C FFI items

Complete the C interface / dylib: deserialize, save/load file, map with bytes output
Test compressed maps in CFFI
Test (de)serialization in CFFI
Test that CFFI doesn't leak memory
Rename the C FFI types?

Other v0.2 release items

Test on Armv7 and x86, RISC-V and some big-endian system
Demo apps
Optimize results for small maps?

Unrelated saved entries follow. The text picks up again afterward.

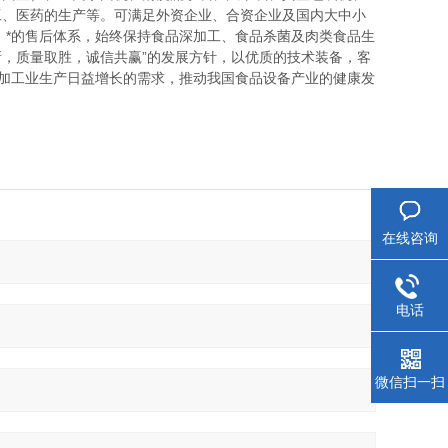
工、医药的生产等。可满足外资企业、合资企业及国内大中小
，*的售后体系，始终保持食品深加工、食品杀菌及肉类食品生
新，质量取胜，诚信共赢”的发展方针，以优质的技术装备，客
品加工业生产日益增长的需求，推动我国食品设备产业的健康发
在线咨询
电话
微信扫一扫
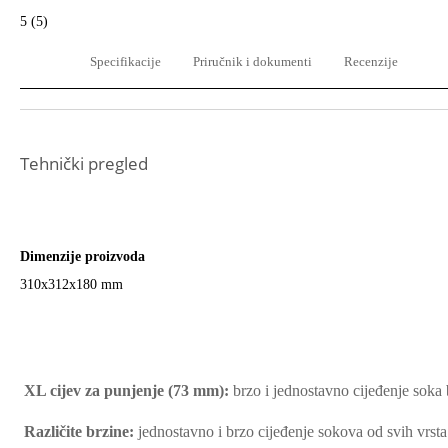
5 (5)
Specifikacije
Priručnik i dokumenti
Recenzije
Tehnički pregled
Dimenzije proizvoda
310x312x180 mm
XL cijev za punjenje (73 mm):
brzo i jednostavno cijeđenje soka
Različite brzine:
jednostavno i brzo cijeđenje sokova od svih vrsta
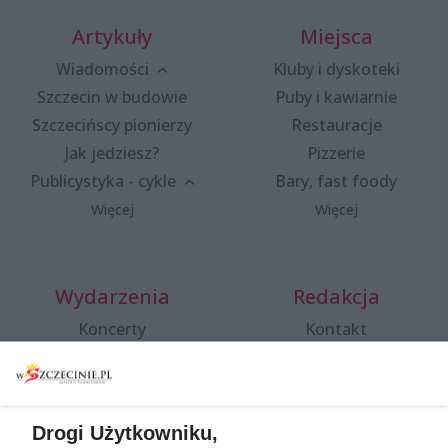
Artykuły
Miejsca
Wiadomości
Kluby i dyskoteki
Szczecin w budowie
Puby i kawiarnie
Szczecińscy pionierzy
Restauracje
Jak jedziesz?
Pizzerie
Publicystyka - cykle
Bary, fast foody
Więcej
Więcej
Wydarzenia
Redakcja
Koncerty
Kontakt
Warsztaty
Regulamin i polityka
prywatności
Spacery i oprowadzania
Reklama
Jarmarki, festyny, pchle
Drogi Użytkowniku,
targi
Redakcja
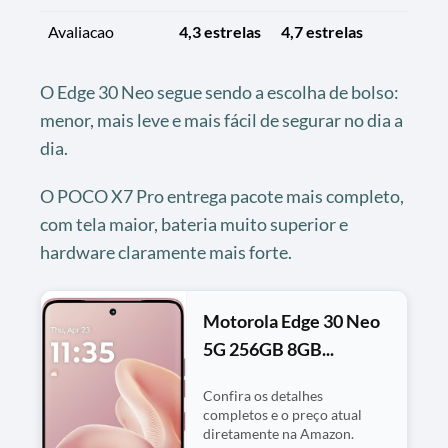
Avaliacao
4,3 estrelas
4,7 estrelas
O Edge 30 Neo segue sendo a escolha de bolso:
menor, mais leve e mais fácil de segurar no dia a
dia.
O POCO X7 Pro entrega pacote mais completo,
com tela maior, bateria muito superior e
hardware claramente mais forte.
Motorola Edge 30 Neo
5G 256GB 8GB...
Confira os detalhes
completos e o preço atual
diretamente na Amazon.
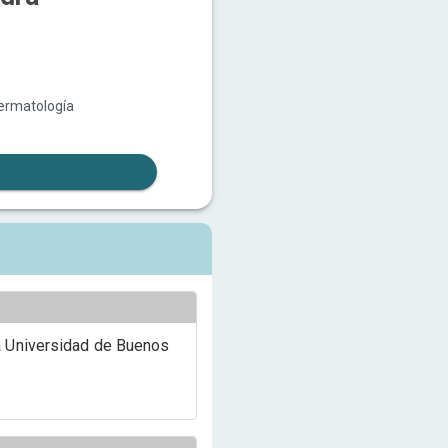
Dermatología
la Universidad de Buenos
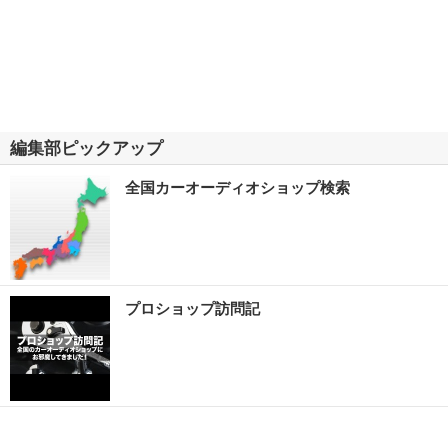
編集部ピックアップ
全国カーオーディオショップ検索
プロショップ訪問記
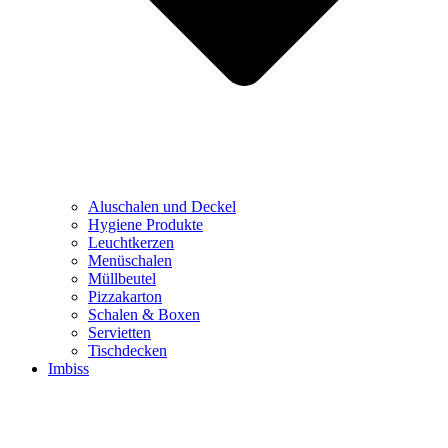
Aluschalen und Deckel
Hygiene Produkte
Leuchtkerzen
Menüschalen
Müllbeutel
Pizzakarton
Schalen & Boxen
Servietten
Tischdecken
Imbiss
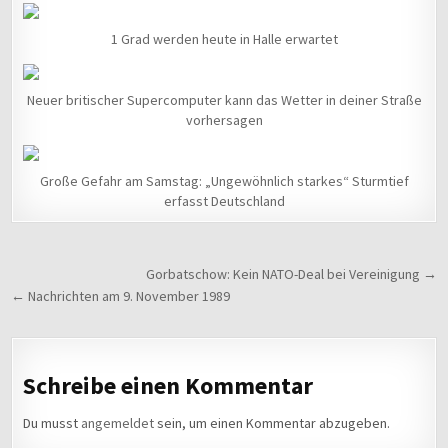
1 Grad werden heute in Halle erwartet
Neuer britischer Supercomputer kann das Wetter in deiner Straße
vorhersagen
Große Gefahr am Samstag: „Ungewöhnlich starkes“ Sturmtief
erfasst Deutschland
Beitragsnavigation
Gorbatschow: Kein NATO-Deal bei Vereinigung →
← Nachrichten am 9. November 1989
Schreibe einen Kommentar
Du musst
angemeldet
sein, um einen Kommentar abzugeben.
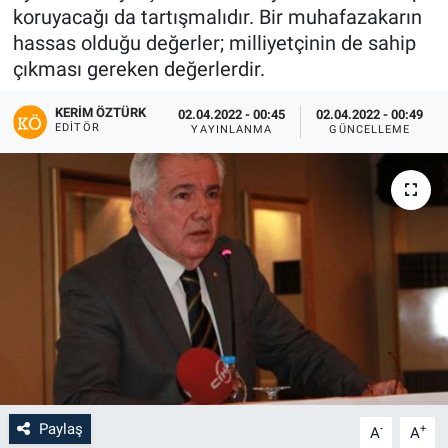
koruyacağı da tartışmalıdır. Bir muhafazakarın
hassas olduğu değerler; milliyetçinin de sahip
çıkması gereken değerlerdir.
KERIM ÖZTÜRK
02.04.2022 - 00:45
02.04.2022 - 00:49
EDITÖR
YAYINLANMA
GÜNCELLEME
Paylaş
-
+
A
A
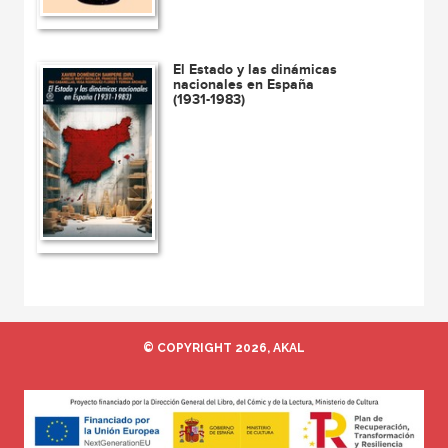
El Estado y las dinámicas
nacionales en España
(1931-1983)
© COPYRIGHT 2026, AKAL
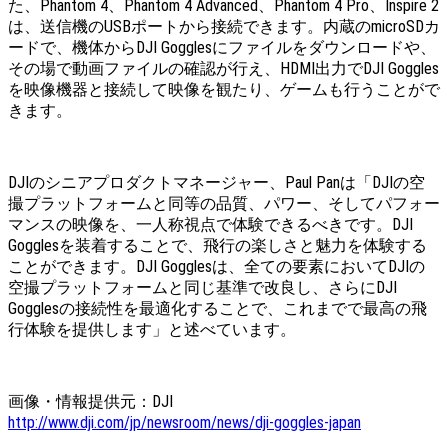
た、Phantom 4、Phantom 4 Advanced、Phantom 4 Pro、Inspire 2
は、送信機のUSBポートから接続できます。内蔵のmicroSDカ
ードで、機体からDJI Gogglesにファイルをダウンロードや、
その場で動画ファイルの確認が行え、HDMI出力でDJI Goggles
を映像機器と接続して映像を観たり、ゲームも行うことがで
きます。
DJIのシニアプロダクトマネージャー、Paul Panは「DJIの空
撮プラットフォームと同等の品質、パワー、そしてパフォー
マンスの映像を、一人称視点で体験できるべきです。DJI
Gogglesを装着することで、飛行の楽しさと魅力を体験する
ことができます。DJI Gogglesは、全ての要素においてDJIの
空撮プラットフォームと同じ基準で改良し、さらにDJI
Gogglesの接続性を最適化することで、これまでで最高の飛
行体験を提供します」と述べています。
画像・情報提供元：DJI
http://www.dji.com/jp/newsroom/news/dji-goggles-japan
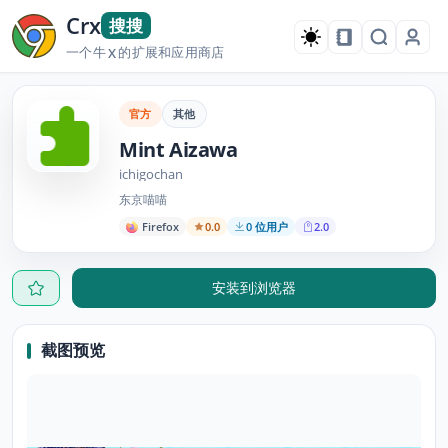
Crx
搜搜
一个牛
的扩展和应用商店
X
官方
其他
Mint Aizawa
ichigochan
东京喵喵
Firefox
0.0
0 位用户
2.0
安装到浏览器
截图预览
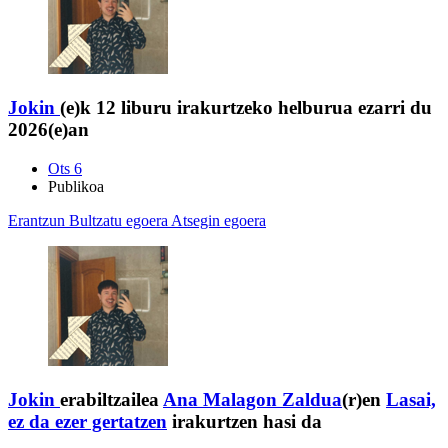
Jokin
(e)k 12 liburu irakurtzeko helburua ezarri du
2026(e)an
Ots 6
Publikoa
Erantzun
Bultzatu egoera
Atsegin egoera
Jokin
erabiltzailea
Ana Malagon Zaldua
(r)en
Lasai,
ez da ezer gertatzen
irakurtzen hasi da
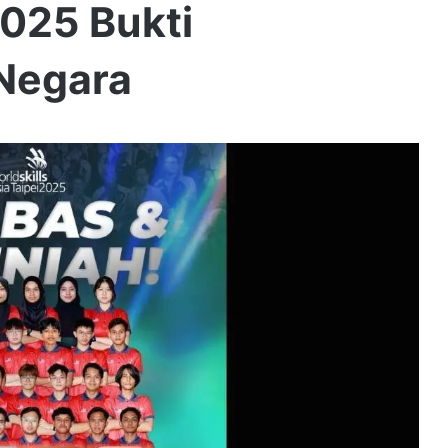
2025 Bukti
Negara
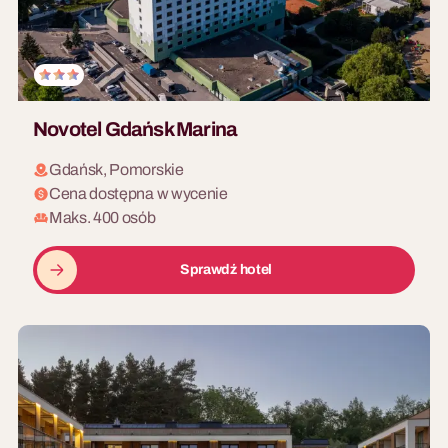
Novotel Gdańsk Marina
Gdańsk, Pomorskie
Cena dostępna w wycenie
Maks. 400 osób
Sprawdź hotel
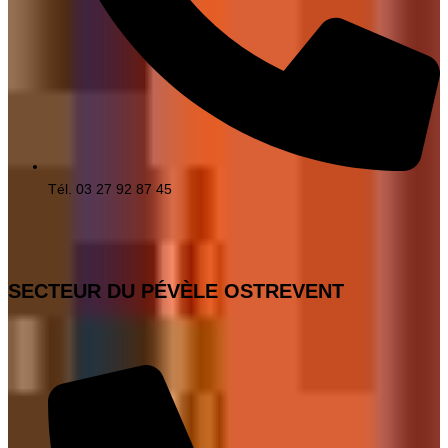
Tél. 03 27 92 87 45
SECTEUR DU PÉVÈLE OSTREVENT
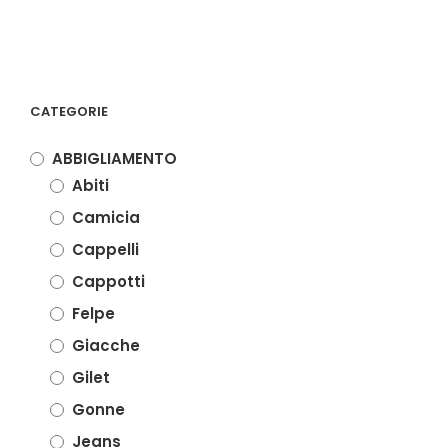
CATEGORIE
ABBIGLIAMENTO
Abiti
Camicia
Cappelli
Cappotti
Felpe
Giacche
Gilet
Gonne
Jeans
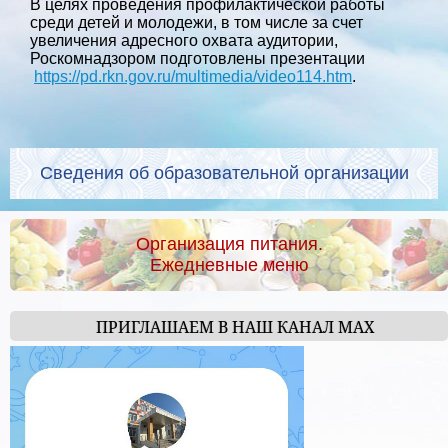
В целях проведения профилактической работы
среди детей и молодежи, в том числе за счет
увеличения адресного охвата аудитории,
Роскомнадзором подготовлены презентации
https://pd.rkn.gov.ru/multimedia/video114.htm
.
Сведения об образовательной организации
Организация питания.
Ежедневные меню
ПРИГЛАШАЕМ В НАШ КАНАЛ МАХ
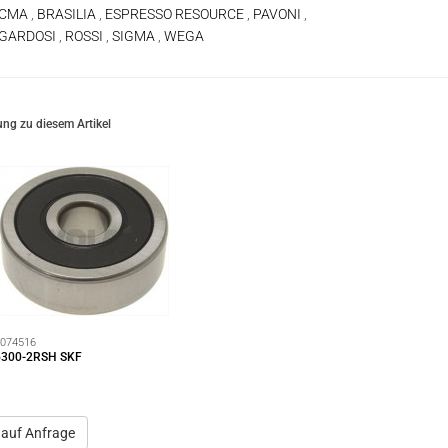
 CMA
,
BRASILIA
,
ESPRESSO RESOURCE
,
PAVONI
,
 GARDOSI
,
ROSSI
,
SIGMA
,
WEGA
ng zu diesem Artikel
074516
6300-2RSH SKF
 auf Anfrage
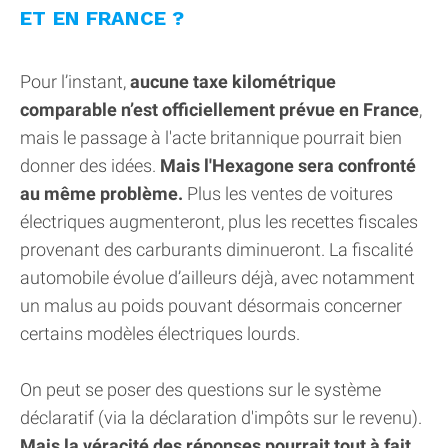
ET EN FRANCE ?
Pour l’instant,
aucune taxe kilométrique
comparable n’est officiellement prévue en France
,
mais le passage à l'acte britannique pourrait bien
donner des idées.
Mais l'Hexagone sera confronté
au même problème.
Plus les ventes de voitures
électriques augmenteront, plus les recettes fiscales
provenant des carburants diminueront. La fiscalité
automobile évolue d’ailleurs déjà, avec notamment
un malus au poids pouvant désormais concerner
certains modèles électriques lourds.
On peut se poser des questions sur le système
déclaratif (via la déclaration d'impôts sur le revenu).
Mais la véracité des réponses pourrait tout à fait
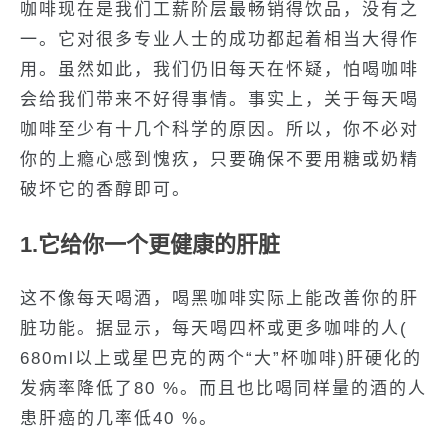
咖啡现在是我们工薪阶层最畅销得饮品，没有之
一。它对很多专业人士的成功都起着相当大得作
用。虽然如此，我们仍旧每天在怀疑，怕喝咖啡
会给我们带来不好得事情。事实上，关于每天喝
咖啡至少有十几个科学的原因。所以，你不必对
你的上瘾心感到愧疚，只要确保不要用糖或奶精
破坏它的香醇即可。
1.它给你一个更健康的肝脏
这不像每天喝酒，喝黑咖啡实际上能改善你的肝
脏功能。据显示，每天喝四杯或更多咖啡的人(
680ml以上或星巴克的两个“大”杯咖啡)肝硬化的
发病率降低了80 %。而且也比喝同样量的酒的人
患肝癌的几率低40 %。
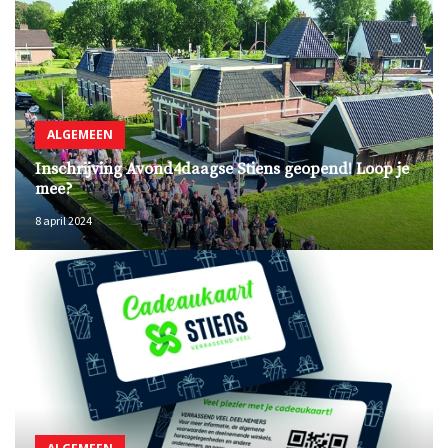
ALGEMEEN
Inschrijving Avond4daagse Stiens geopend! Loop je
mee?
8 april 2024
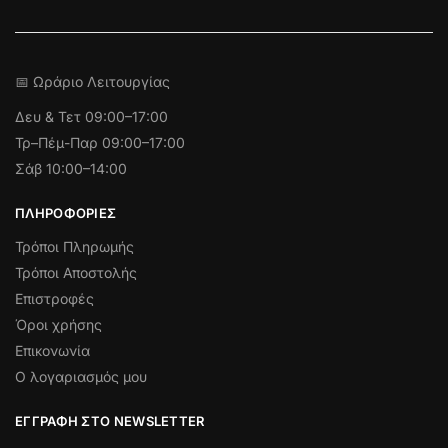
📅 Ωράριο Λειτουργίας
Δευ & Τετ
09:00–17:00
Τρ–Πέμ-Παρ 09:00–17:00
Σάβ 10:00–14:00
ΠΛΗΡΟΦΟΡΊΕΣ
Τρόποι Πληρωμής
Τρόποι Αποστολής
Επιστροφές
Όροι χρήσης
Επικονωνία
Ο λογαριασμός μου
ΕΓΓΡΑΦΉ ΣΤΟ NEWSLETTER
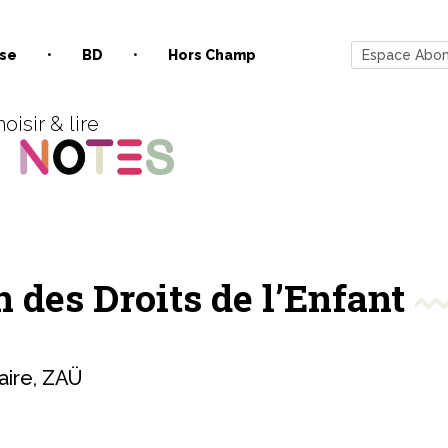
se
BD
Hors Champ
Espace Abo
oisir & lire
 des Droits de l’Enfant
aire
,
ZAÜ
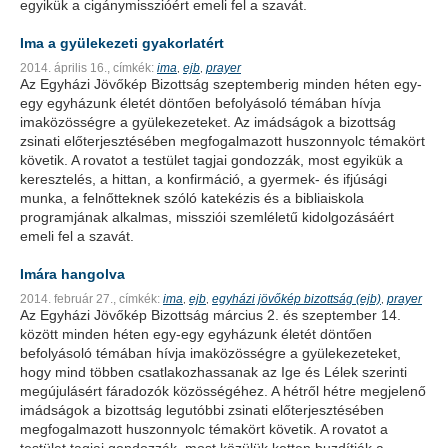
egyikük a cigánymisszióért emeli fel a szavát.
Ima a gyülekezeti gyakorlatért
2014. április 16.,
címkék:
ima
ejb
prayer
,
,
Az Egyházi Jövőkép Bizottság szeptemberig minden héten egy-
egy egyházunk életét döntően befolyásoló témában hívja
imaközösségre a gyülekezeteket. Az imádságok a bizottság
zsinati előterjesztésében megfogalmazott huszonnyolc témakört
követik. A rovatot a testület tagjai gondozzák, most egyikük a
keresztelés, a hittan, a konfirmáció, a gyermek- és ifjúsági
munka, a felnőtteknek szóló katekézis és a bibliaiskola
programjának alkalmas, missziói szemléletű kidolgozásáért
emeli fel a szavát.
Imára hangolva
2014. február 27.,
címkék:
ima
ejb
egyházi jövőkép bizottság (ejb)
prayer
,
,
,
Az Egyházi Jövőkép Bizottság március 2. és szeptember 14.
között minden héten egy-egy egyházunk életét döntően
befolyásoló témában hívja imaközösségre a gyülekezeteket,
hogy mind többen csatlakozhassanak az Ige és Lélek szerinti
megújulásért fáradozók közösségéhez. A hétről hétre megjelenő
imádságok a bizottság legutóbbi zsinati előterjesztésében
megfogalmazott huszonnyolc témakört követik. A rovatot a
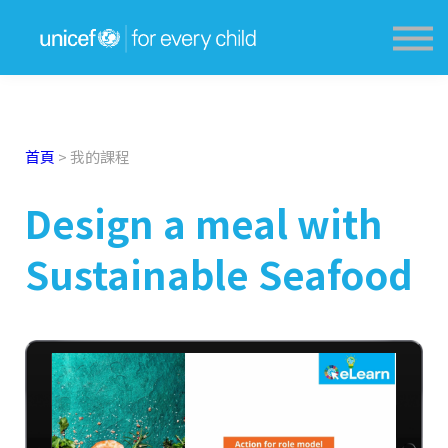
獎勵計劃 Award Scheme
學生分享 Sharing
教育資源網 Resources
登入 Login
首頁
>
我的課程
Design a meal with
Sustainable Seafood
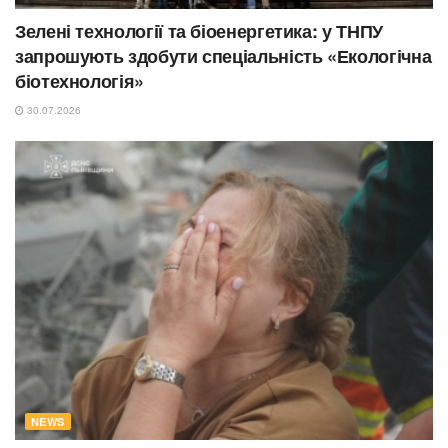
Зелені технології та біоенергетика: у ТНПУ
запрошують здобути спеціальність «Екологічна
біотехнологія»
30.07.2026
NEWS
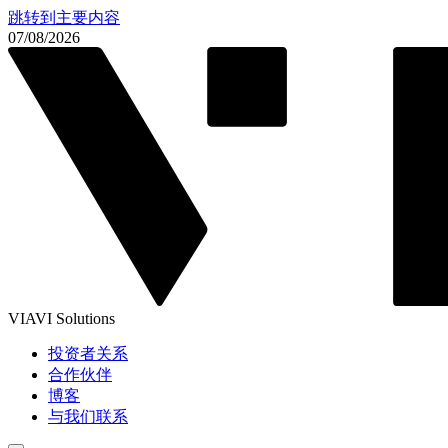
跳转到主要内容
07/08/2026
VIAVI Solutions
投资者关系
合作伙伴
博客
与我们联系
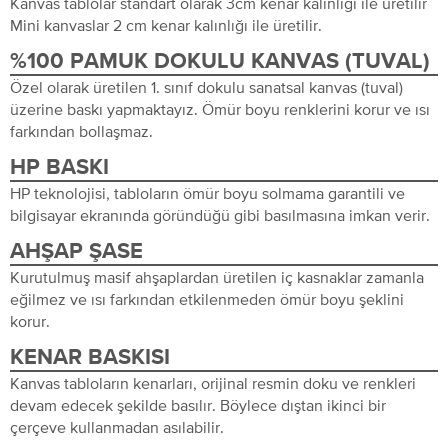
Kanvas tablolar standart olarak 3cm kenar kalınlığı ile üretilir
Mini kanvaslar 2 cm kenar kalınlığı ile üretilir.
%100 PAMUK DOKULU KANVAS (TUVAL)
Özel olarak üretilen 1. sınıf dokulu sanatsal kanvas (tuval)
üzerine baskı yapmaktayız. Ömür boyu renklerini korur ve ısı
farkından bollaşmaz.
HP BASKI
HP teknolojisi, tabloların ömür boyu solmama garantili ve
bilgisayar ekranında göründüğü gibi basılmasına imkan verir.
AHŞAP ŞASE
Kurutulmuş masif ahşaplardan üretilen iç kasnaklar zamanla
eğilmez ve ısı farkından etkilenmeden ömür boyu şeklini
korur.
KENAR BASKISI
Kanvas tabloların kenarları, orijinal resmin doku ve renkleri
devam edecek şekilde basılır. Böylece dıştan ikinci bir
çerçeve kullanmadan asılabilir.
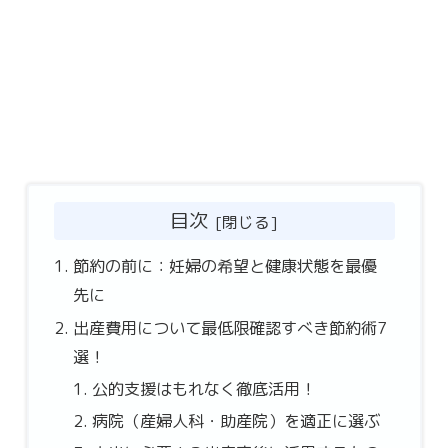
目次
節約の前に：妊婦の希望と健康状態を最優
先に
出産費用について最低限確認すべき節約術7
選！
公的支援はもれなく徹底活用！
病院（産婦人科・助産院）を適正に選ぶ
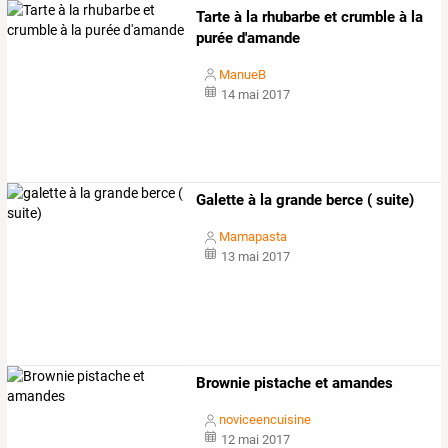
Tarte à la rhubarbe et crumble à la
purée d'amande
ManueB
14 mai 2017
Galette à la grande berce ( suite)
Mamapasta
13 mai 2017
Brownie pistache et amandes
noviceencuisine
12 mai 2017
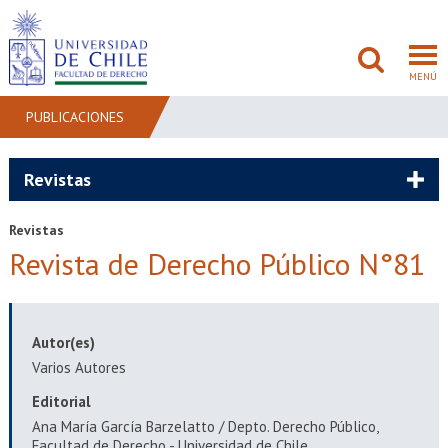
MENÚ
PUBLICACIONES
FACULTAD
Revistas
PREGRADO
Revistas
Revista de Derecho Público N°81
POSTGRADO
ADMISIÓN
Autor(es)
INVESTIGACIÓN
Varios Autores
Editorial
BIBLIOTECAS
Ana María García Barzelatto / Depto. Derecho Público,
Facultad de Derecho - Universidad de Chile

Here storing the hash key and rounding up to one block (=32 bits) are costly.
- First possible approach: add linear constraints that certain bits of the last block must match (functions of) bits elsewhere.
  - Then encode the other bits of the last block separately in packed form, separately.
  - On decode, fill in the extra bits.
- Second possible approach: arrange that fewer entries end up in the last block, and then directly constrain some of its bits (eg to be zero).
- Third possible approach: make ribbon offsets in bytes (but still block-sized), and change the solver.

Post 0.2 quality items

Distinguish between "out of memory", "can't create thread" etc, and "matrix is not invertible"
Enable mmap?
Allow other implementations such as binary fuse filters?

Performance

Reduce C dylib size?
Make a one-shot C vector to Rust map compression call.
Why is SipHasher so slow on Intel?
Multithread hashing even if we aren't multithreading bucketsort. (Using Rayon??)
Improve optimization of the threaded version
Improve pseudoinverse
More profile-driven optimization
Compare which parts are still faster in C
Somehow LTO speeds up nonuniform maps but regresses uniform query.

Longer term

Whitepaper
Make production-quality (1.0).
no_std core for embedded systems
Add SSSE3 version? ARM SEV??
Better interface for tile matrices; release as its own crate?
Test on very large data sets (eg CompressedRandomMap with 1 billion entries; needs lots of memory to build)
Prove correctness; it may also give insights on optimal matrix shapes.